▶ **Exercise requirements**: Please copy each line of the data that includes the string "ofrecer".

[Start of Attachment]

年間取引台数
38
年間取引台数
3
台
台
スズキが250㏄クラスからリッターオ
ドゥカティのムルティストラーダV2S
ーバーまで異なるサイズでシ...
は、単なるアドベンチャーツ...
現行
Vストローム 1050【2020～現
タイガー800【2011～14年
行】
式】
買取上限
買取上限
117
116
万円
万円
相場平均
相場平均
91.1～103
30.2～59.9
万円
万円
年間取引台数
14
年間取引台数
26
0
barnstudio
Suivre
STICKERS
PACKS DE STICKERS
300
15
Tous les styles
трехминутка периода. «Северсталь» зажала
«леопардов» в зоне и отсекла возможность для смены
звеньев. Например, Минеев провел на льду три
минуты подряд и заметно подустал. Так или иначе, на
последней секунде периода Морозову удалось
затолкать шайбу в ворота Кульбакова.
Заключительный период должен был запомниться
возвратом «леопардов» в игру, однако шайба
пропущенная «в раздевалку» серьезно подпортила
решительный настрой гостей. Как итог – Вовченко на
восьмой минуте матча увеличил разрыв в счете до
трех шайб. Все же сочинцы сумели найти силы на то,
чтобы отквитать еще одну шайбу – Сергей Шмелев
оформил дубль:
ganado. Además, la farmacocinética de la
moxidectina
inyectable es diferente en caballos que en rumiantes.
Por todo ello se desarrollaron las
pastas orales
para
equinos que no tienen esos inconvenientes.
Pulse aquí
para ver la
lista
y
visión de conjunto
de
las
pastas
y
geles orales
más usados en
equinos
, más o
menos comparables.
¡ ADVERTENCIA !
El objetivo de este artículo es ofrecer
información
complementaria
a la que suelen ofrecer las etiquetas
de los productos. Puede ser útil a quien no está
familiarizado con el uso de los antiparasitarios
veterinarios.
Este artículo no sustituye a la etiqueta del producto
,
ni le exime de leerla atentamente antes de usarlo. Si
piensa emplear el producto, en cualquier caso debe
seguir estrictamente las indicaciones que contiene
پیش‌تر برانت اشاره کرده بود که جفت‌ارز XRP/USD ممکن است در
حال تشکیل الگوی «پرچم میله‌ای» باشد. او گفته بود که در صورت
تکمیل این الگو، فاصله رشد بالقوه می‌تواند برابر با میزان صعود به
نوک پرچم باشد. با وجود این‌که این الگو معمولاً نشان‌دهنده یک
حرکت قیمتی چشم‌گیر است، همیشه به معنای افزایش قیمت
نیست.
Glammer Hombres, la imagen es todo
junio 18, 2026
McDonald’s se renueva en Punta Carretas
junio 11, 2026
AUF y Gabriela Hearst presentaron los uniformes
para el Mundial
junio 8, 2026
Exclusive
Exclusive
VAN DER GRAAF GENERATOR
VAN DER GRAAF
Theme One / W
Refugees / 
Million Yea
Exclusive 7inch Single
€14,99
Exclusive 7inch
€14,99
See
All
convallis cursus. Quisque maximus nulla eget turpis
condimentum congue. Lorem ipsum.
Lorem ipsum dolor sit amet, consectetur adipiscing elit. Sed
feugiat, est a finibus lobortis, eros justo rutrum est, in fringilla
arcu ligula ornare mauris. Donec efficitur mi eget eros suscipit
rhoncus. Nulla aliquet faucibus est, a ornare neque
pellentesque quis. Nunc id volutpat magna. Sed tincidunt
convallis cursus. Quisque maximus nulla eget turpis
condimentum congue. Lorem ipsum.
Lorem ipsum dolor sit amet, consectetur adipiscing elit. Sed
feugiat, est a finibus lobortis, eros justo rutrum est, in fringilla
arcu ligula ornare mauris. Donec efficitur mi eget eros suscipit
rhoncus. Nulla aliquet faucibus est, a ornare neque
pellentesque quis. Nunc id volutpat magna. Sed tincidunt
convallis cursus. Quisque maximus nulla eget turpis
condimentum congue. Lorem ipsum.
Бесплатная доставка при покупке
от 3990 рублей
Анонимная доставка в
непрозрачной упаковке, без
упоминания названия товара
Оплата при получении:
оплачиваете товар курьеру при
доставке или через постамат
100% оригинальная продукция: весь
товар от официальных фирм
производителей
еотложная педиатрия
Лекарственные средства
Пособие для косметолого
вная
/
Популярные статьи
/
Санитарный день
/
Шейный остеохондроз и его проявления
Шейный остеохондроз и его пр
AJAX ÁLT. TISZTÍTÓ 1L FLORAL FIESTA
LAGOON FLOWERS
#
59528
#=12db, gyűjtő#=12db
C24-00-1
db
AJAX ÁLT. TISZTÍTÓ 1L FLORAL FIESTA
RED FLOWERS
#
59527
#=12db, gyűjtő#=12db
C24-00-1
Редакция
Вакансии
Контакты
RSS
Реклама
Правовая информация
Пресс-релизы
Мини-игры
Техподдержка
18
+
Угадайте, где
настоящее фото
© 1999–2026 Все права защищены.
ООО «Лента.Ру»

[End of Attachment]

▶ **Solution to the exercise**:
El objetivo de este artículo es ofrecer
a la que suelen ofrecer las etiquetas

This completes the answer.